The law forbids local municipalities from setting their own minimum wage and discrimination policies. It also forbids discrimination lawsuits at the state level, meaning that people who have been discriminated against have to file in federal court — a very lengthy and expensive process that most people just can’t go through.

So, while we demonstrate against the narrow-minded, unscientific, backward bathroom provisions; while we endure the fact that we are the laughingstock of the nation and the world, while we watch the state lose billions of dollars in business and in all probability, billions more in federal funding, most people have failed to notice that the second part of this law is even more damaging than the first.

This bunch of backward, dimwitted, ignorant clods has reinstated Jim Crow in North Carolina.

And what’s worse is that when the bathroom provision is overturned, as is inevitable because it us unconstitutional and unenforceable, the rest of the law stands, thanks to this provision:

PART IV. SEVERABILITY

31 SECTION 4. If any provision of this act or its application is held invalid, the

32 invalidity does not affect other provisions or applications of this act that can be given effect

33 without the invalid provisions or application, and to this end the provisions of this act are

34 severable.

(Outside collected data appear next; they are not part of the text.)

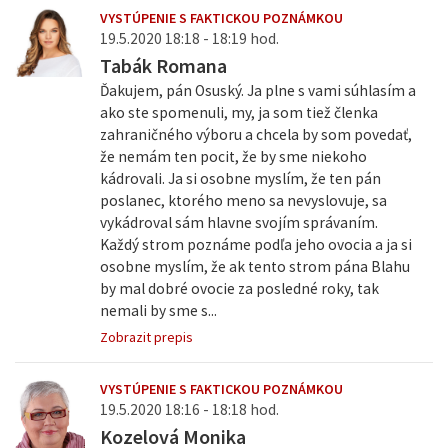
VYSTÚPENIE S FAKTICKOU POZNÁMKOU
19.5.2020 18:18 - 18:19 hod.
Tabák Romana
Ďakujem, pán Osuský. Ja plne s vami súhlasím a
ako ste spomenuli, my, ja som tiež členka
zahraničného výboru a chcela by som povedať,
že nemám ten pocit, že by sme niekoho
kádrovali. Ja si osobne myslím, že ten pán
poslanec, ktorého meno sa nevyslovuje, sa
vykádroval sám hlavne svojím správaním.
Každý strom poznáme podľa jeho ovocia a ja si
osobne myslím, že ak tento strom pána Blahu
by mal dobré ovocie za posledné roky, tak
nemali by sme s...
Zobrazit prepis
VYSTÚPENIE S FAKTICKOU POZNÁMKOU
19.5.2020 18:16 - 18:18 hod.
Kozelová Monika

If any provision of this act is temporarily or permanently restrained or enjoined by

35 judicial order, this act shall be enforced as though such restrained or enjoined provisions had not

36 been adopted, provided that whenever such temporary or permanent restraining order or injunction

37 is stayed, dissolved, or otherwise ceases to have effect, such provisions shall have full force and

38 effect.

In other words, the real meat of the bill is the reinstatement of Jim Crow, and if we throw out the bathroom rules, we still have to sue to get rid of the rest if the law.

Stealing airports, water and other assets from local municipalities was only the beginning; we stand to lose the ability to make our own towns and cities better places to work and live.

Businesses with a conscience will flee the state like rats off a sinking ship, but abusive companies — those who want to be able to control their employees through fear and intimidation — will rush to set up shop. Workers’ rights have been set back 100 years, just what the Koch Brothers, Art Pope and ALEC wanted all along.

To the voters who stayed home in 2010 and allowed the Tea Party to take over our legislature: we’re now enduring life with the government you deserve. Taking it back will be difficult because 2010 was a census year and the new majority gerrymandered voting districts to such an advantage that it will be almost impossible to dislodge this crew of fools.

It will take at least a generation to fix what’s been broken in the last six years here. We can start by working for the opponents of these Tea Party darlings and then voting in November. If you don’t do that, you’re as guilty as those whose names are on this law.